Taken from an article in today's Guardian
Miss Anne - Vintage French Salon Chair/Victorian Riding Jacket
Philippe Starck There are other priorities now. Perhaps in 30 years it will be interesting to come back and speak about the beauty of a chair or a lamp, but today that seems a bit obscene. Even during the time it takes to do this interview, people will die from a lack of water. We must try to stop design for design's sake. Design has always been political, and now more than ever we focus on new goals, which I call democratic ecology. Everyone talks about ecology, but we need to make it happen, not speak about it.
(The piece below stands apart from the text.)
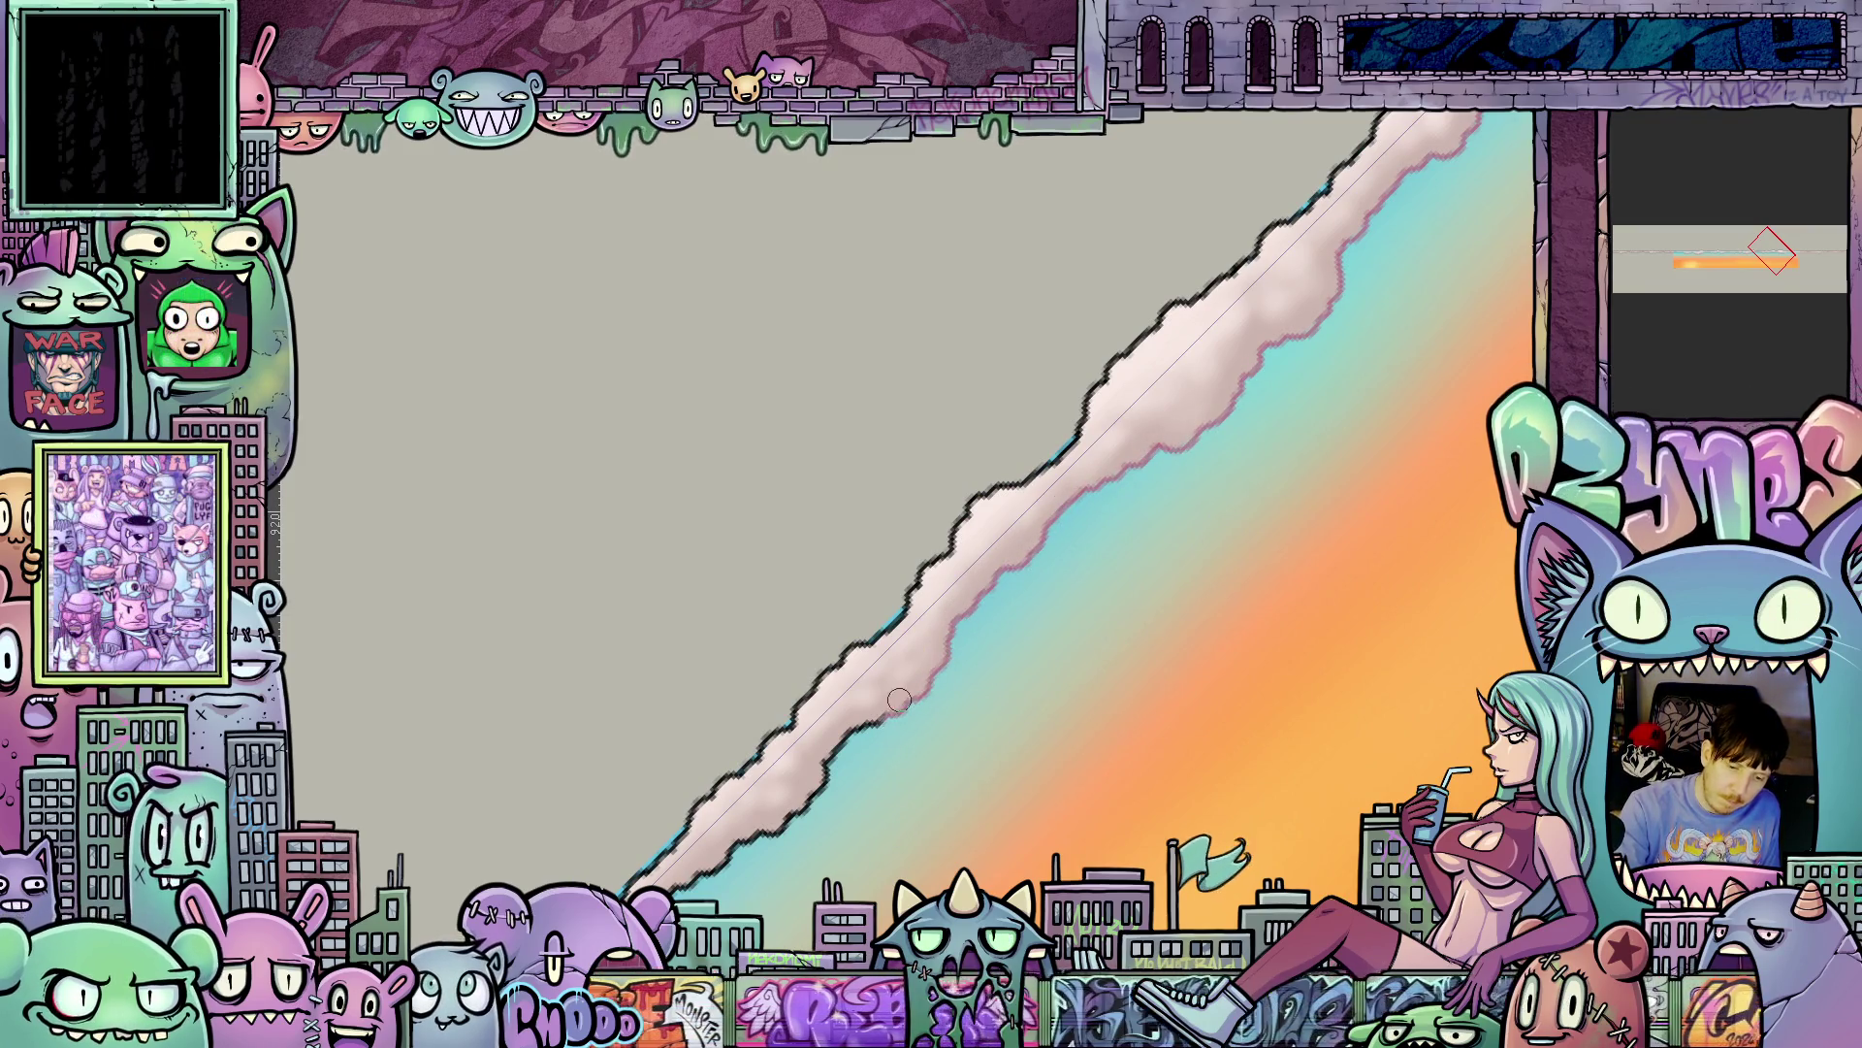
pyautogui.moveTo(796, 803); pyautogui.dragTo(1188, 528)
Bedside Reading - Vintage Commode/Vintage Hardback Book/Vintage Reading Glasses
Terence Conran While I partially agree with Philippe, I still believe in promoting intelligent - I prefer that word to good - design that can help improve people's lives. In economic hard times or not, it's still the same.
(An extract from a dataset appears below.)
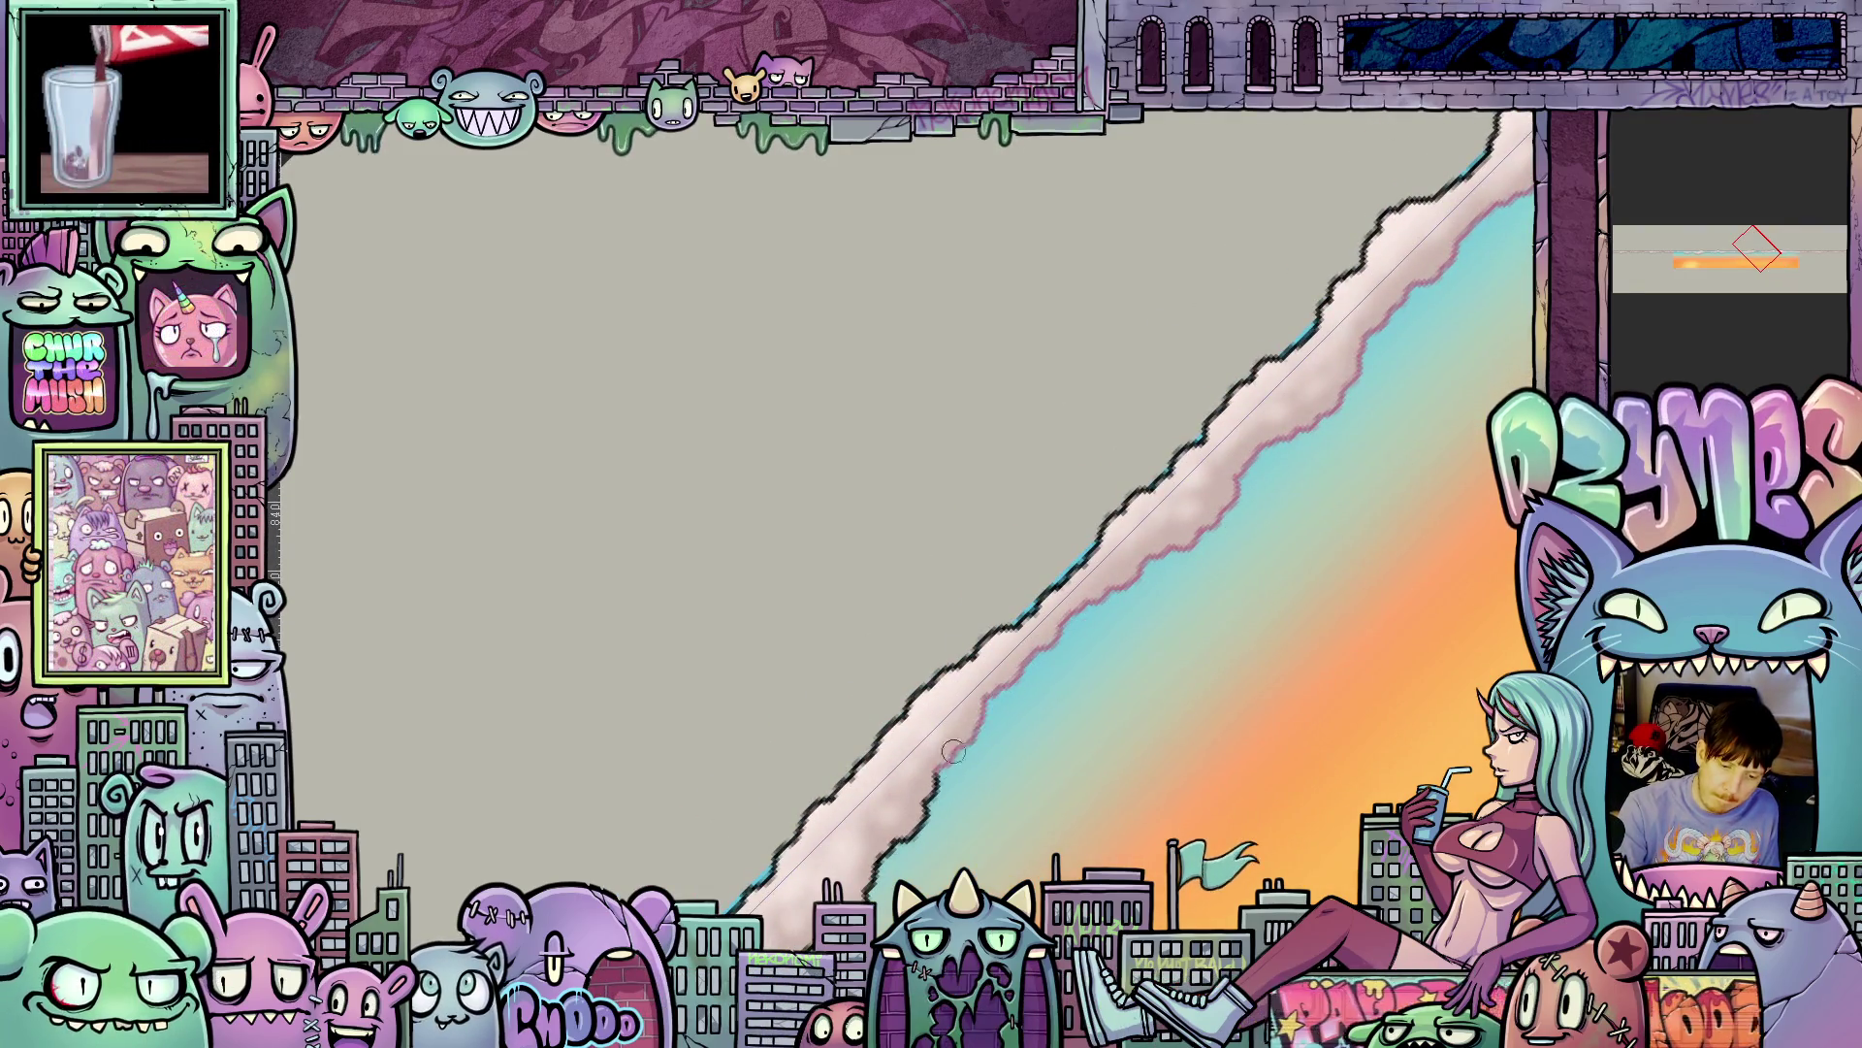
pyautogui.moveTo(970, 679); pyautogui.dragTo(1255, 495)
Dressing Up - Vintage Dressing Table/Vintage Hand Mirror/Vintage Mannequin Arm
Kirstie Allsopp I hope the current economic crisis will lead to people looking for longevity. In an average house I see an enormous turnaround of stuff. There are plenty of homes where nothing is more than five years old. What happened to the things that preceded them? What happened to the possessions of previous generations? It's almost like people had no parents or grandparents. Nothing has been passed on.
Retro Chic & Feet Up - Retro Danish Chair/Faux Embroidered Leather (Old Designer Stock) & Stool Made From Claw Foot Bath/Faux Embroidered Leather (Old Designer Stock)
As I said - I Seem To Be Doing It Right.